◆ Exercise inputs ◆
# # # # # # #

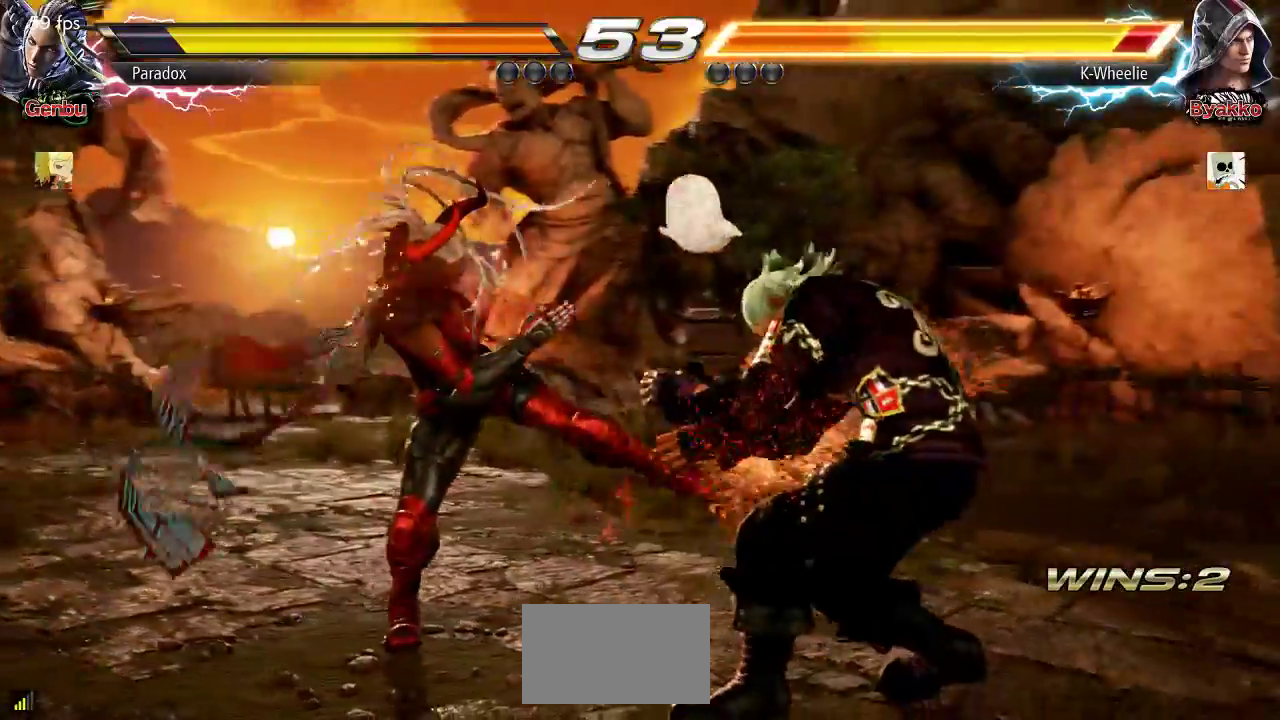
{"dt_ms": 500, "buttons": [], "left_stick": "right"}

# # # # # # #

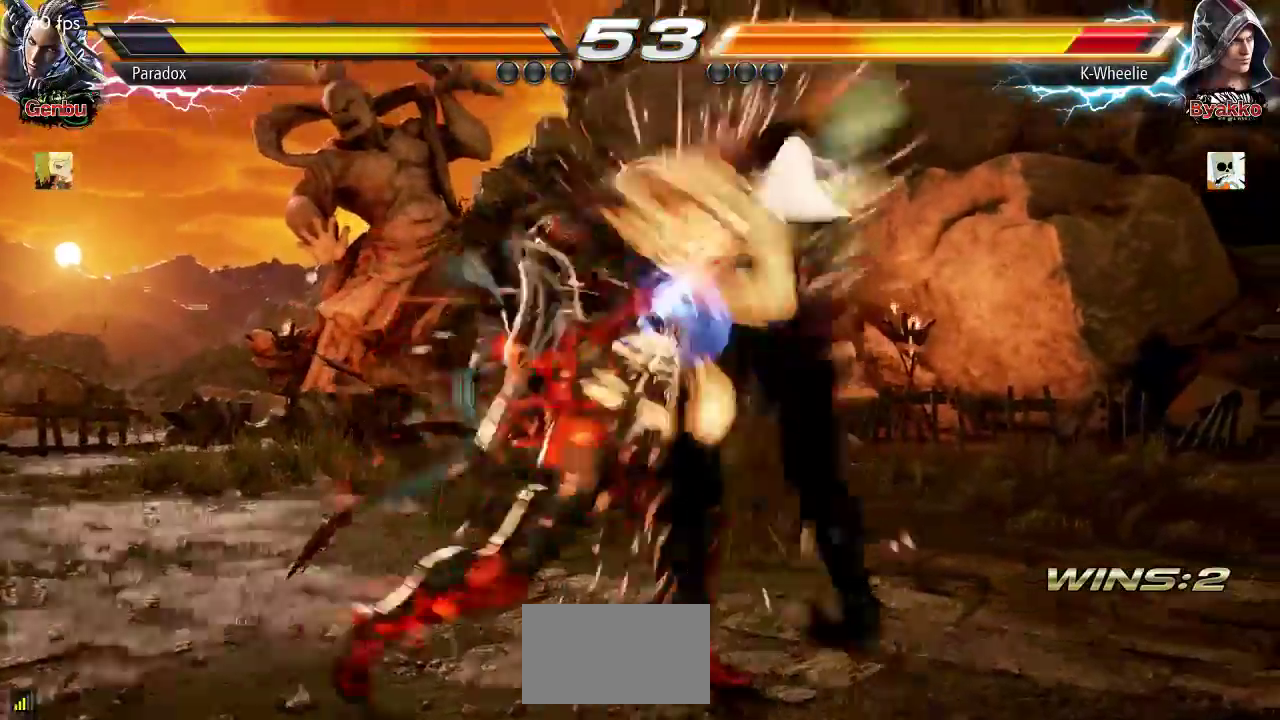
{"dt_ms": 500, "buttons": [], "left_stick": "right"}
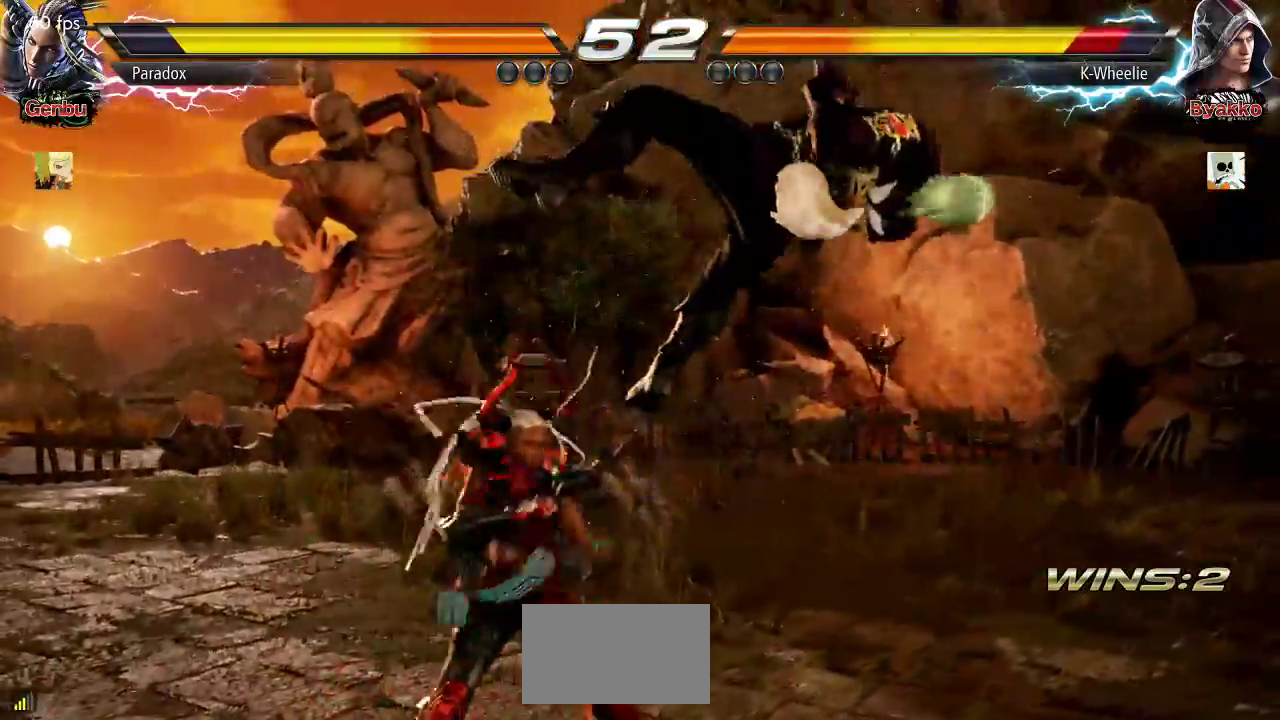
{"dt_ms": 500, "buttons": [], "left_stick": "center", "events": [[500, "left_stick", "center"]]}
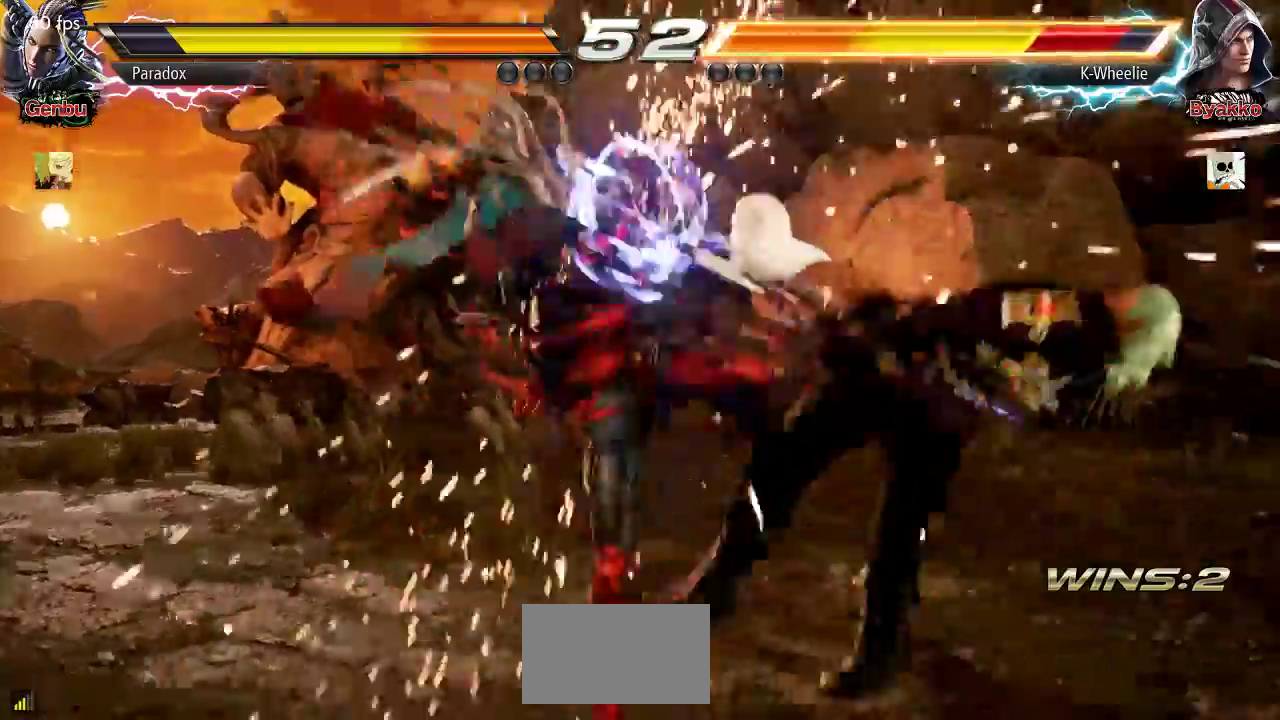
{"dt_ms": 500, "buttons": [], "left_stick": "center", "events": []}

# # # # # # #

◆ Work task ◆
In the entries above, find each line with the string "center" and copy it.

◆ Task answer ◆
{"dt_ms": 500, "buttons": [], "left_stick": "center", "events": [[500, "left_stick", "center"]]}
{"dt_ms": 500, "buttons": [], "left_stick": "center", "events": []}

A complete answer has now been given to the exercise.